**Stated task**
Could you copy every entry below verbatim, leaving the pictures out of your answer?

**Data supplied**
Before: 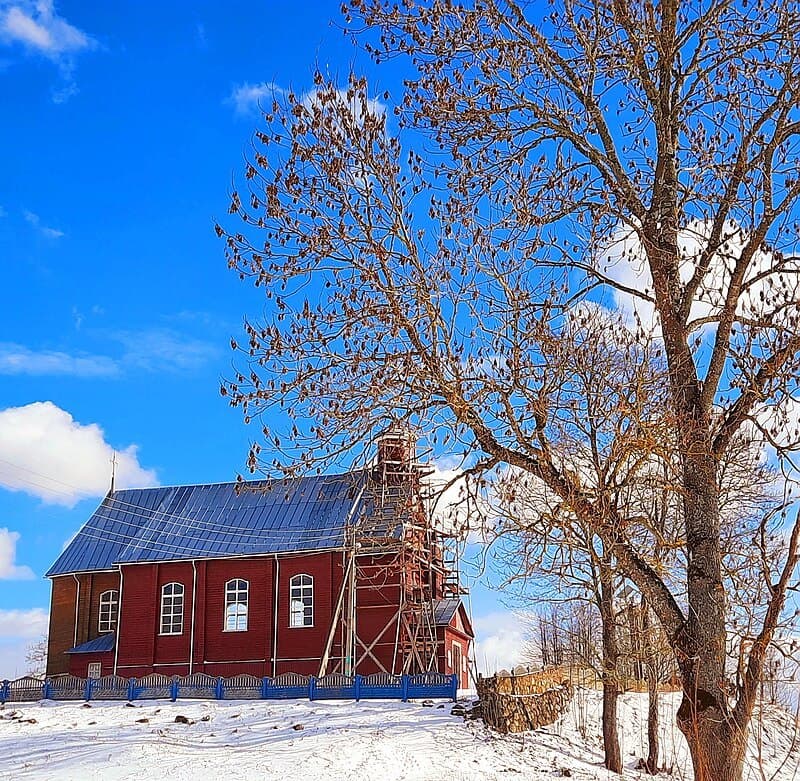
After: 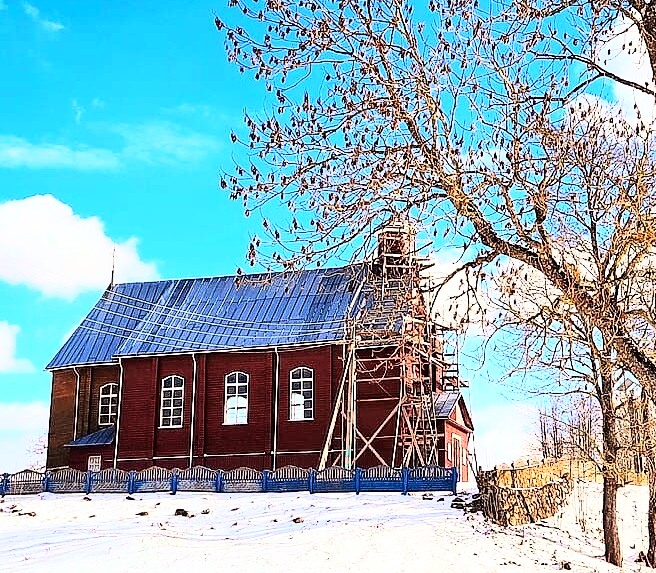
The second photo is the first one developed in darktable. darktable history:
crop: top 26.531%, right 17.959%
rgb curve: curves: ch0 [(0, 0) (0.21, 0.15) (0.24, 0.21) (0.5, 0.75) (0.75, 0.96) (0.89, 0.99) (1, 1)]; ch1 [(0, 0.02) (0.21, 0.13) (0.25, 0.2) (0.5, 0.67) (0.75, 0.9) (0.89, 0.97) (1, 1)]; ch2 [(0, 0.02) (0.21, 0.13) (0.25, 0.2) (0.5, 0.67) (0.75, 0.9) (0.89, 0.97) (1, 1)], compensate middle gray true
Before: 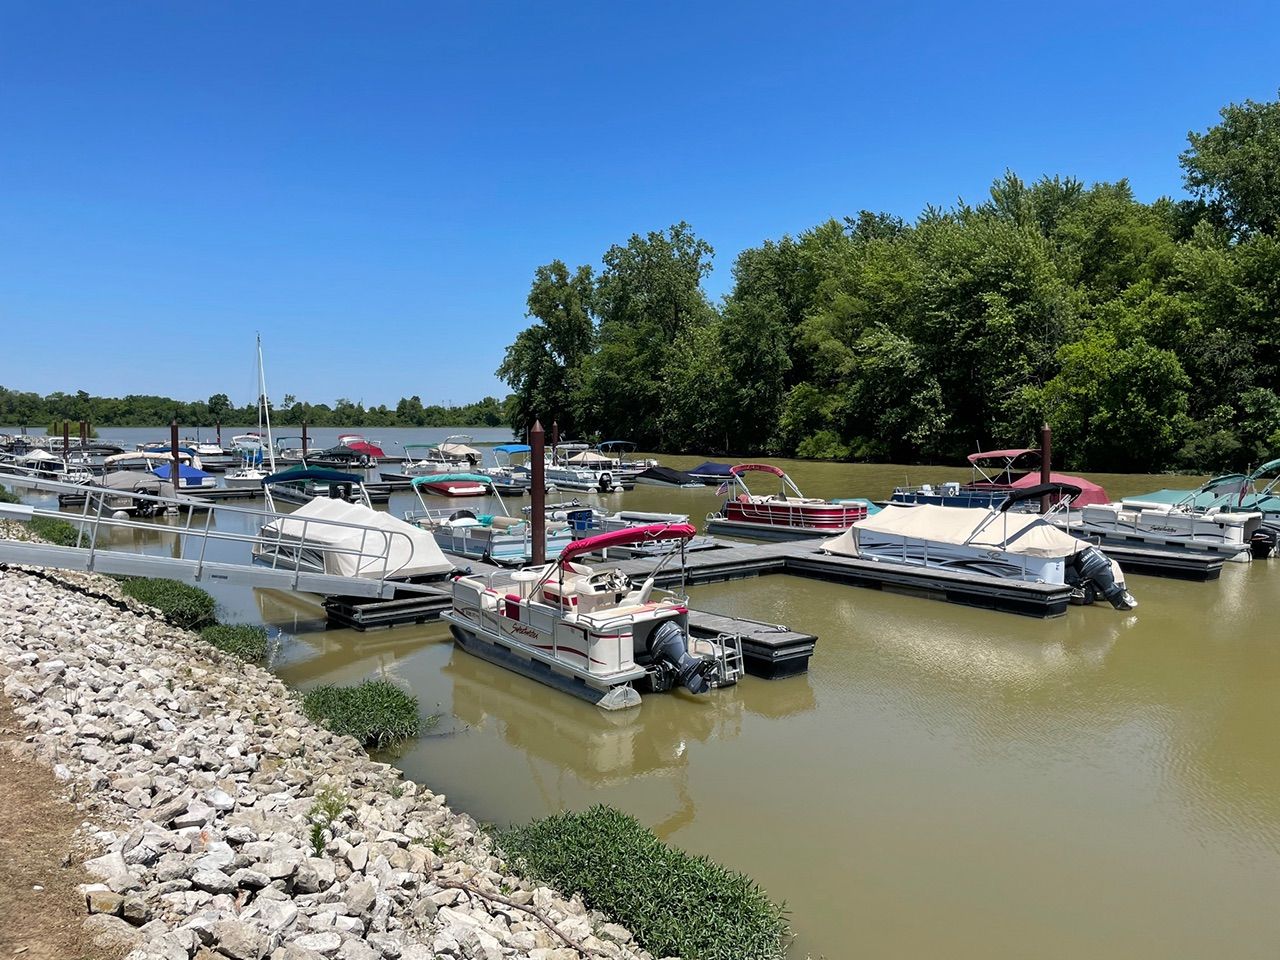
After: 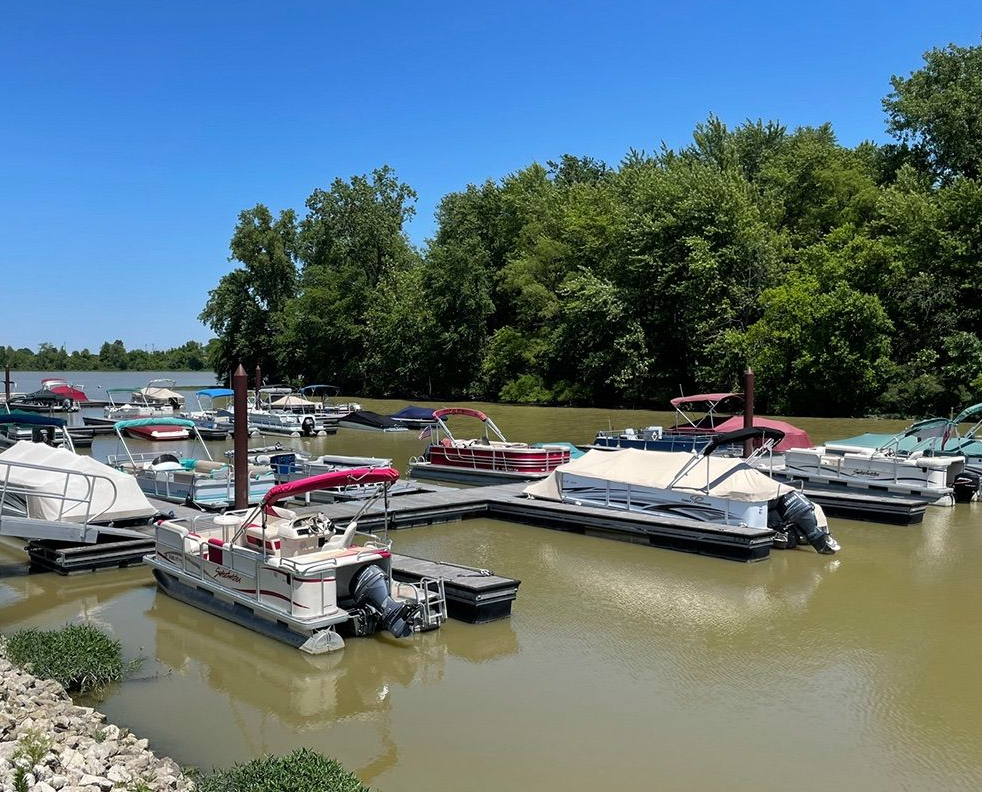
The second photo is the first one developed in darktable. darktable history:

**Written reply**
Before: 
After: 
The second photo is the first one developed in darktable. darktable history:
crop: top 26.531%, right 17.959%
rgb curve: curves: ch0 [(0, 0) (0.21, 0.15) (0.24, 0.21) (0.5, 0.75) (0.75, 0.96) (0.89, 0.99) (1, 1)]; ch1 [(0, 0.02) (0.21, 0.13) (0.25, 0.2) (0.5, 0.67) (0.75, 0.9) (0.89, 0.97) (1, 1)]; ch2 [(0, 0.02) (0.21, 0.13) (0.25, 0.2) (0.5, 0.67) (0.75, 0.9) (0.89, 0.97) (1, 1)], compensate middle gray true
Before: 
After: 
The second photo is the first one developed in darktable. darktable history:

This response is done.